Sans aucun doute, lire Lawrence n’est pas une tâche facile. La raison en est simple : l’auteur met au défi ses lecteurs et peut, par moment, être provocateur. En effet, il précise clairement que seuls les plus tenaces d’entre eux poursuivront la lecture. Pour emprunter l’expression de Marie-Pierre Mounié et de Nathalie Vincent-Arnaud (2009 : 1), il y a dans l’écriture lawrencienne une « forme de rétention d’information opiniâtre ». Lire Lawrence devient presque un acte de survie à la lecture. Autrement dit, l’œuvre lawrencienne exige de certains lecteurs une prise de décision bien pesée pour continuer à lire. À cet égard, dans l’avant-propos de son essai Fantasia of the Unconscious, Lawrence annonce la couleur aux

lecteurs et aux critiques littéraires en les invitant à mettre de côté l’ouvrage et à le « laisser en paix » :

The present book is a continuation from “Psychoanalysis and the Unconscious”. The generality of readers had better just leave it alone. The generality of critics likewise. I really don’t want to convince anybody. It is quite in opposition to my whole nature. I don’t intend my books for the generality of readers. I count it a mistake of our mistaken democracy, that every man who can read print is allowed to believe that he can read all that is printed. I count it a misfortune that serious books are exposed in the public market, like slaves exposed naked for sale. But there we are, since we live in an age of mistaken democracy, we must go through with it.

I warn the generality of readers, that this present book will seem to them only a rather more revolting mass of wordy nonsense than the last. I would warn the generality of critics to throw it in the waste paper basket without more ado. (Lawrence, 1922 : 7)

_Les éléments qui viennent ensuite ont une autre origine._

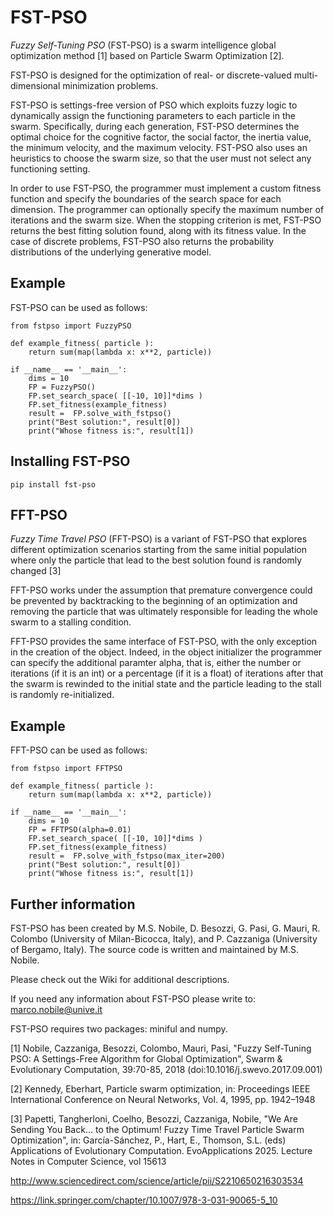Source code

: # FST-PSO

*Fuzzy Self-Tuning PSO* (FST-PSO) is a swarm intelligence global optimization method [1]
based on Particle Swarm Optimization [2].

FST-PSO is designed for the optimization of real- or discrete-valued multi-dimensional minimization problems.

FST-PSO is settings-free version of PSO which exploits fuzzy logic to dynamically assign the functioning parameters to each particle in the swarm. Specifically, during each generation, FST-PSO determines the optimal choice for the cognitive factor, the social factor, the inertia value, the minimum velocity, and the maximum velocity. FST-PSO also uses an heuristics to choose the swarm size, so that the user must not select any functioning setting.

In order to use FST-PSO, the programmer must implement a custom fitness function and specify the boundaries of the search space for each dimension. The programmer can optionally specify the maximum number of iterations and the swarm size. When the stopping criterion is met, FST-PSO returns the best fitting solution found, along with its fitness value. In the case of discrete problems, FST-PSO also returns the probability distributions of the underlying generative model.


## Example

FST-PSO can be used as follows:

	from fstpso import FuzzyPSO	
	
	def example_fitness( particle ):
		return sum(map(lambda x: x**2, particle))
		
	if __name__ == '__main__':
		dims = 10
		FP = FuzzyPSO()
		FP.set_search_space( [[-10, 10]]*dims )	
		FP.set_fitness(example_fitness)
		result =  FP.solve_with_fstpso()
		print("Best solution:", result[0])
		print("Whose fitness is:", result[1])

## Installing FST-PSO

`pip install fst-pso`

## FFT-PSO

*Fuzzy Time Travel PSO* (FFT-PSO) is a variant of FST-PSO that explores different optimization scenarios
starting from the same initial population where only the particle that lead to the best solution found
is randomly changed [3]

FFT-PSO works under the assumption that premature convergence could be prevented by backtracking to the 
beginning of an optimization and removing the particle that was ultimately responsible for leading 
the whole swarm to a stalling condition.

FFT-PSO provides the same interface of FST-PSO, with the only exception in the creation of the object.
Indeed, in the object initializer the programmer can specify the additional paramter alpha, that is,
either the number or iterations (if it is an int) or a percentage (if it is a float) of iterations
after that the swarm is rewinded to the initial state and the particle leading to the stall is randomly 
re-initialized.

## Example

FFT-PSO can be used as follows:

	from fstpso import FFTPSO	
	
	def example_fitness( particle ):
		return sum(map(lambda x: x**2, particle))
		
	if __name__ == '__main__':
		dims = 10
		FP = FFTPSO(alpha=0.01)
		FP.set_search_space( [[-10, 10]]*dims )	
		FP.set_fitness(example_fitness)
		result =  FP.solve_with_fstpso(max_iter=200)
		print("Best solution:", result[0])
		print("Whose fitness is:", result[1])

## Further information

FST-PSO has been created by M.S. Nobile, D. Besozzi, G. Pasi, G. Mauri, 
R. Colombo (University of Milan-Bicocca, Italy), and P. Cazzaniga (University
of Bergamo, Italy). The source code is written and maintained by M.S. Nobile.

Please check out the Wiki for additional descriptions. 

If you need any information about FST-PSO please write to: marco.nobile@unive.it

FST-PSO requires two packages: miniful and numpy. 

[1] Nobile, Cazzaniga, Besozzi, Colombo, Mauri, Pasi, "Fuzzy Self-Tuning PSO:
A Settings-Free Algorithm for Global Optimization", Swarm & Evolutionary 
Computation, 39:70-85, 2018 (doi:10.1016/j.swevo.2017.09.001)

[2] Kennedy, Eberhart, Particle swarm optimization, in: Proceedings IEEE
International Conference on Neural Networks, Vol. 4, 1995, pp. 1942–1948

[3] Papetti, Tangherloni, Coelho, Besozzi, Cazzaniga, Nobile, "We Are Sending You 
Back... to the Optimum! Fuzzy Time Travel Particle Swarm Optimization",
in: García-Sánchez, P., Hart, E., Thomson, S.L. (eds) Applications of Evolutionary 
Computation. EvoApplications 2025. Lecture Notes in Computer Science, vol 15613 

<http://www.sciencedirect.com/science/article/pii/S2210650216303534>

<https://link.springer.com/chapter/10.1007/978-3-031-90065-5_10>
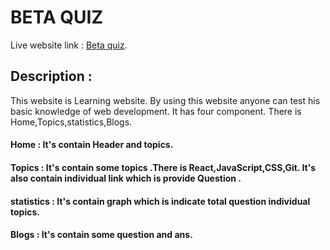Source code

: # BETA QUIZ

Live website link : [Beta quiz](https://steady-hummingbird-0d4932.netlify.app/blog).

## Description :

This website is Learning website. By using this website anyone can test his basic knowledge of web development.
It has four component. There is Home,Topics,statistics,Blogs.
#### Home : It's contain Header and topics.

#### Topics : It's contain some topics .There is React,JavaScript,CSS,Git. It's also contain individual link which is provide Question .
#### statistics : It's contain graph which is indicate total question individual topics.
#### Blogs : It's contain some question and ans.


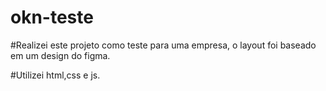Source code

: # okn-teste
#Realizei este projeto como teste para uma empresa, o layout foi baseado em um design do figma.

#Utilizei html,css e js.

L’avertissement de Lawrence est clair et témoigne d’une attitude assez hostile qui résulte probablement de tout le rejet qu’il a déjà subi. Cependant, la provocation est souvent révélatrice de stimuli, d’un besoin de modifier la réaction et l’attitude du lecteur. Cette provocation est aussi pour Lawrence une façon de créer une relation nouvelle avec le lecteur. C’est une relation qui se caractérise par une interaction vive faisant de l’acte de lecture un processus dynamique. Si Lawrence écrit pour changer la nature des relations humaines à travers ses personnages, il tente également de mettre en place un échange plus fertile entre son public et lui. Il est intéressant de noter que Lawrence admet avoir recours à la métaphore pour troubler le lecteur :

I know it is not so fireworky as the sudden evolving of life, somewhere, somewhen and somehow, out of force and matter with a pop. But that pop never popped, dear reader. The boot was on the other leg. And I wish I could mix a few more metaphors, like pops and legs and boots, just to annoy you. (Lawrence, 1922 : 117)

Ce passage confirme l’importance de la métaphore comme outil d’écriture chez Lawrence. En effet, ce dernier l’affirme explicitement : son souhait est d’exagérer et d’abuser de la

métaphore pour que le lecteur réagisse. Cela ouvre la voie à un questionnement sur l’impact d’une telle stratégie stylistique dans le roman The Rainbow.